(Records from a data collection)
== Segment start ==
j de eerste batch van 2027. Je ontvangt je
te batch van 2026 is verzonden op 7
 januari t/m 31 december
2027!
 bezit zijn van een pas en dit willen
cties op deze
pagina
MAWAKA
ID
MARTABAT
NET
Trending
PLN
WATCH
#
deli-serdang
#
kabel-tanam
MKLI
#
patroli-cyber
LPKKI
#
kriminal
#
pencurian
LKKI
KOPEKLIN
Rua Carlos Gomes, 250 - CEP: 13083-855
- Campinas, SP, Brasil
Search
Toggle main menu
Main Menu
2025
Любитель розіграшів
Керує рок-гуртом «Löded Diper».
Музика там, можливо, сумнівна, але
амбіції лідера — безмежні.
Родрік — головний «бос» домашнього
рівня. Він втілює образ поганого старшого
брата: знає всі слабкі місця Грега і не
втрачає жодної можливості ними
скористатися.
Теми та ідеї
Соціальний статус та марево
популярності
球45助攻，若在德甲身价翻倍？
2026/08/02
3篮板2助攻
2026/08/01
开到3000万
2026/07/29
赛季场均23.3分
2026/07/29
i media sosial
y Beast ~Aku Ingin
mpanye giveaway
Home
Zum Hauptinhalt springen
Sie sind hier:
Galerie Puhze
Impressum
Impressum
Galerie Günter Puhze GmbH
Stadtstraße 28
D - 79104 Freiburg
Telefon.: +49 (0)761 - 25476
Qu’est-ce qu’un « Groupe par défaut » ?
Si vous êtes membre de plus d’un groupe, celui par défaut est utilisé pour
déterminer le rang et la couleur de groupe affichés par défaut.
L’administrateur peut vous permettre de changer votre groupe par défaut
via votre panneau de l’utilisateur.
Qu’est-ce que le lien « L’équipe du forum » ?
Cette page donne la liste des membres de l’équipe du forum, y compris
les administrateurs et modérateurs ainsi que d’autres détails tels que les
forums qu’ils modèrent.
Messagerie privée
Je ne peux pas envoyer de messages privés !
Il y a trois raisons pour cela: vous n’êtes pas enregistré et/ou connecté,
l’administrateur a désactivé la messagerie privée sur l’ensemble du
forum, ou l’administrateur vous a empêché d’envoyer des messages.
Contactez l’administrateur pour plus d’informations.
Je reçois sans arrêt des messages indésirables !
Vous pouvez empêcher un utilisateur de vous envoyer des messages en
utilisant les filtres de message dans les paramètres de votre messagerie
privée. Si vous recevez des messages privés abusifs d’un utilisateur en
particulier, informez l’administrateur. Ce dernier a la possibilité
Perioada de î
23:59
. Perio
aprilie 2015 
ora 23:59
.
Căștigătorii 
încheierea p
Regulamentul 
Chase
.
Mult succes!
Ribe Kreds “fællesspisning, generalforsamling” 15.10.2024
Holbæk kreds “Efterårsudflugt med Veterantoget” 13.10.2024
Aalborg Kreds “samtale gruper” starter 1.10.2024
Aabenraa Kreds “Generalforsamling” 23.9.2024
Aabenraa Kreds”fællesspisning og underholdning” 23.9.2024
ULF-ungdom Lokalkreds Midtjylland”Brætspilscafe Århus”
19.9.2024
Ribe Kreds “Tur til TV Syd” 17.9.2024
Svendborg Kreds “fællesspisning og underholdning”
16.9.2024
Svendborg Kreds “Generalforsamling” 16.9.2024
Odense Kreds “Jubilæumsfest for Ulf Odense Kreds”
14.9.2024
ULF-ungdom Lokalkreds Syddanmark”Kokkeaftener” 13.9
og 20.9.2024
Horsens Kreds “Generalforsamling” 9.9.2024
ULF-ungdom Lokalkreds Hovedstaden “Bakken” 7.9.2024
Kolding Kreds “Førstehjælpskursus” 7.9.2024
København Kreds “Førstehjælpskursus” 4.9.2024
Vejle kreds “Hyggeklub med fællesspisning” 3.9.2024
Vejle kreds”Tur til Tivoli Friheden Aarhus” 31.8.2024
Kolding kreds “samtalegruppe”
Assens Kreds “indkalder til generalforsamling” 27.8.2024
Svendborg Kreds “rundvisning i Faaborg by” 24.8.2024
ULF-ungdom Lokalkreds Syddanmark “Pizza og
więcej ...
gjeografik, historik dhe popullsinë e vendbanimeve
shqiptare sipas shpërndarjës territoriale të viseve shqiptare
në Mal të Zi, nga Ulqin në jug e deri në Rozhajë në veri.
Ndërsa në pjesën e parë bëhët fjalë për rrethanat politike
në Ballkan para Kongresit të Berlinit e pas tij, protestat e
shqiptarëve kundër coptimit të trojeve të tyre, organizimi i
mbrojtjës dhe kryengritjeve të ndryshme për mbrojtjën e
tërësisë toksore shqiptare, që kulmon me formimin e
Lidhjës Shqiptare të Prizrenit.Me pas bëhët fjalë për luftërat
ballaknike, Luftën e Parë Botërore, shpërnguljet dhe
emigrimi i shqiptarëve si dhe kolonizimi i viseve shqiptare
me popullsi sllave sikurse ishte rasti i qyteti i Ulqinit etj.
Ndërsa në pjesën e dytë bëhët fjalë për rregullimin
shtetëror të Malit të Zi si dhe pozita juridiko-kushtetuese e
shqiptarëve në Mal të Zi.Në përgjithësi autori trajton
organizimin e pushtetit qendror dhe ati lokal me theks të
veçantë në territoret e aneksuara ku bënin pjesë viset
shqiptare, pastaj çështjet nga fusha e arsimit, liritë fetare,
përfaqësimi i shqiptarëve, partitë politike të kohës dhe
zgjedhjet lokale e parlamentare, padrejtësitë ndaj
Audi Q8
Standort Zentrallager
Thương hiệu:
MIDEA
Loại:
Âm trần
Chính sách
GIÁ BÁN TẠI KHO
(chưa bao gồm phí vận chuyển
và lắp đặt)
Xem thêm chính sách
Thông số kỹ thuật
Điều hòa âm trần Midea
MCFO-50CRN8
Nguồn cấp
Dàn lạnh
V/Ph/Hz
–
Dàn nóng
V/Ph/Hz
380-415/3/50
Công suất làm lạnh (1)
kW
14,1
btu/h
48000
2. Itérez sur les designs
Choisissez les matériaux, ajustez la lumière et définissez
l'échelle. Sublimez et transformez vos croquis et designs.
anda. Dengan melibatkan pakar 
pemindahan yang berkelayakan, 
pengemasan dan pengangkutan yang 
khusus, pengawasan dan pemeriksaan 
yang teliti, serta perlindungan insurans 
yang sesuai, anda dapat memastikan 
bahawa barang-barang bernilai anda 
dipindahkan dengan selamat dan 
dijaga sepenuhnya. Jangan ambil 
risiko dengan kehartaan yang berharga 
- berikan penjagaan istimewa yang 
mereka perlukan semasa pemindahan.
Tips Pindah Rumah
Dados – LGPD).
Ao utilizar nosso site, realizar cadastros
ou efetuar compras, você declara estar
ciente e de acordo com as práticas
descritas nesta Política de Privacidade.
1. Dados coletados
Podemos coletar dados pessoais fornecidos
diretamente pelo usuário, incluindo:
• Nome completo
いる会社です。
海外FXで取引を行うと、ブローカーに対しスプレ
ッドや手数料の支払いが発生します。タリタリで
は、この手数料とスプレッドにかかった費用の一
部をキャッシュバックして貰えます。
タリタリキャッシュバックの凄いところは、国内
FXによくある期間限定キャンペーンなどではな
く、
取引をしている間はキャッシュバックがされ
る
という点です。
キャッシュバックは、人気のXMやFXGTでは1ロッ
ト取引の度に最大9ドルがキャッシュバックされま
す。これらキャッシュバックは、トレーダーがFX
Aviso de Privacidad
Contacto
== Segment end ==
• _Problem to solve_
Retype every record above exactly as it appears.

• _Task solution_
j de eerste batch van 2027. Je ontvangt je
te batch van 2026 is verzonden op 7
 januari t/m 31 december
2027!
 bezit zijn van een pas en dit willen
cties op deze
pagina
MAWAKA
ID
MARTABAT
NET
Trending
PLN
WATCH
#
deli-serdang
#
kabel-tanam
MKLI
#
patroli-cyber
LPKKI
#
kriminal
#
pencurian
LKKI
KOPEKLIN
Rua Carlos Gomes, 250 - CEP: 13083-855
- Campinas, SP, Brasil
Search
Toggle main menu
Main Menu
2025
Любитель розіграшів
Керує рок-гуртом «Löded Diper».
Музика там, можливо, сумнівна, але
амбіції лідера — безмежні.
Родрік — головний «бос» домашнього
рівня. Він втілює образ поганого старшого
брата: знає всі слабкі місця Грега і не
втрачає жодної можливості ними
скористатися.
Теми та ідеї
Соціальний статус та марево
популярності
球45助攻，若在德甲身价翻倍？
2026/08/02
3篮板2助攻
2026/08/01
开到3000万
2026/07/29
赛季场均23.3分
2026/07/29
i media sosial
y Beast ~Aku Ingin
mpanye giveaway
Home
Zum Hauptinhalt springen
Sie sind hier:
Galerie Puhze
Impressum
Impressum
Galerie Günter Puhze GmbH
Stadtstraße 28
D - 79104 Freiburg
Telefon.: +49 (0)761 - 25476
Qu’est-ce qu’un « Groupe par défaut » ?
Si vous êtes membre de plus d’un groupe, celui par défaut est utilisé pour
déterminer le rang et la couleur de groupe affichés par défaut.
L’administrateur peut vous permettre de changer votre groupe par défaut
via votre panneau de l’utilisateur.
Qu’est-ce que le lien « L’équipe du forum » ?
Cette page donne la liste des membres de l’équipe du forum, y compris
les administrateurs et modérateurs ainsi que d’autres détails tels que les
forums qu’ils modèrent.
Messagerie privée
Je ne peux pas envoyer de messages privés !
Il y a trois raisons pour cela: vous n’êtes pas enregistré et/ou connecté,
l’administrateur a désactivé la messagerie privée sur l’ensemble du
forum, ou l’administrateur vous a empêché d’envoyer des messages.
Contactez l’administrateur pour plus d’informations.
Je reçois sans arrêt des messages indésirables !
Vous pouvez empêcher un utilisateur de vous envoyer des messages en
utilisant les filtres de message dans les paramètres de votre messagerie
privée. Si vous recevez des messages privés abusifs d’un utilisateur en
particulier, informez l’administrateur. Ce dernier a la possibilité
Perioada de î
23:59
. Perio
aprilie 2015 
ora 23:59
.
Căștigătorii 
încheierea p
Regulamentul 
Chase
.
Mult succes!
Ribe Kreds “fællesspisning, generalforsamling” 15.10.2024
Holbæk kreds “Efterårsudflugt med Veterantoget” 13.10.2024
Aalborg Kreds “samtale gruper” starter 1.10.2024
Aabenraa Kreds “Generalforsamling” 23.9.2024
Aabenraa Kreds”fællesspisning og underholdning” 23.9.2024
ULF-ungdom Lokalkreds Midtjylland”Brætspilscafe Århus”
19.9.2024
Ribe Kreds “Tur til TV Syd” 17.9.2024
Svendborg Kreds “fællesspisning og underholdning”
16.9.2024
Svendborg Kreds “Generalforsamling” 16.9.2024
Odense Kreds “Jubilæumsfest for Ulf Odense Kreds”
14.9.2024
ULF-ungdom Lokalkreds Syddanmark”Kokkeaftener” 13.9
og 20.9.2024
Horsens Kreds “Generalforsamling” 9.9.2024
ULF-ungdom Lokalkreds Hovedstaden “Bakken” 7.9.2024
Kolding Kreds “Førstehjælpskursus” 7.9.2024
København Kreds “Førstehjælpskursus” 4.9.2024
Vejle kreds “Hyggeklub med fællesspisning” 3.9.2024
Vejle kreds”Tur til Tivoli Friheden Aarhus” 31.8.2024
Kolding kreds “samtalegruppe”
Assens Kreds “indkalder til generalforsamling” 27.8.2024
Svendborg Kreds “rundvisning i Faaborg by” 24.8.2024
ULF-ungdom Lokalkreds Syddanmark “Pizza og
więcej ...
gjeografik, historik dhe popullsinë e vendbanimeve
shqiptare sipas shpërndarjës territoriale të viseve shqiptare
në Mal të Zi, nga Ulqin në jug e deri në Rozhajë në veri.
Ndërsa në pjesën e parë bëhët fjalë për rrethanat politike
në Ballkan para Kongresit të Berlinit e pas tij, protestat e
shqiptarëve kundër coptimit të trojeve të tyre, organizimi i
mbrojtjës dhe kryengritjeve të ndryshme për mbrojtjën e
tërësisë toksore shqiptare, që kulmon me formimin e
Lidhjës Shqiptare të Prizrenit.Me pas bëhët fjalë për luftërat
ballaknike, Luftën e Parë Botërore, shpërnguljet dhe
emigrimi i shqiptarëve si dhe kolonizimi i viseve shqiptare
me popullsi sllave sikurse ishte rasti i qyteti i Ulqinit etj.
Ndërsa në pjesën e dytë bëhët fjalë për rregullimin
shtetëror të Malit të Zi si dhe pozita juridiko-kushtetuese e
shqiptarëve në Mal të Zi.Në përgjithësi autori trajton
organizimin e pushtetit qendror dhe ati lokal me theks të
veçantë në territoret e aneksuara ku bënin pjesë viset
shqiptare, pastaj çështjet nga fusha e arsimit, liritë fetare,
përfaqësimi i shqiptarëve, partitë politike të kohës dhe
zgjedhjet lokale e parlamentare, padrejtësitë ndaj
Audi Q8
Standort Zentrallager
Thương hiệu:
MIDEA
Loại:
Âm trần
Chính sách
GIÁ BÁN TẠI KHO
(chưa bao gồm phí vận chuyển
và lắp đặt)
Xem thêm chính sách
Thông số kỹ thuật
Điều hòa âm trần Midea
MCFO-50CRN8
Nguồn cấp
Dàn lạnh
V/Ph/Hz
–
Dàn nóng
V/Ph/Hz
380-415/3/50
Công suất làm lạnh (1)
kW
14,1
btu/h
48000
2. Itérez sur les designs
Choisissez les matériaux, ajustez la lumière et définissez
l'échelle. Sublimez et transformez vos croquis et designs.
anda. Dengan melibatkan pakar 
pemindahan yang berkelayakan, 
pengemasan dan pengangkutan yang 
khusus, pengawasan dan pemeriksaan 
yang teliti, serta perlindungan insurans 
yang sesuai, anda dapat memastikan 
bahawa barang-barang bernilai anda 
dipindahkan dengan selamat dan 
dijaga sepenuhnya. Jangan ambil 
risiko dengan kehartaan yang berharga 
- berikan penjagaan istimewa yang 
mereka perlukan semasa pemindahan.
Tips Pindah Rumah
Dados – LGPD).
Ao utilizar nosso site, realizar cadastros
ou efetuar compras, você declara estar
ciente e de acordo com as práticas
descritas nesta Política de Privacidade.
1. Dados coletados
Podemos coletar dados pessoais fornecidos
diretamente pelo usuário, incluindo:
• Nome completo
いる会社です。
海外FXで取引を行うと、ブローカーに対しスプレ
ッドや手数料の支払いが発生します。タリタリで
は、この手数料とスプレッドにかかった費用の一
部をキャッシュバックして貰えます。
タリタリキャッシュバックの凄いところは、国内
FXによくある期間限定キャンペーンなどではな
く、
取引をしている間はキャッシュバックがされ
る
という点です。
キャッシュバックは、人気のXMやFXGTでは1ロッ
ト取引の度に最大9ドルがキャッシュバックされま
す。これらキャッシュバックは、トレーダーがFX
Aviso de Privacidad
Contacto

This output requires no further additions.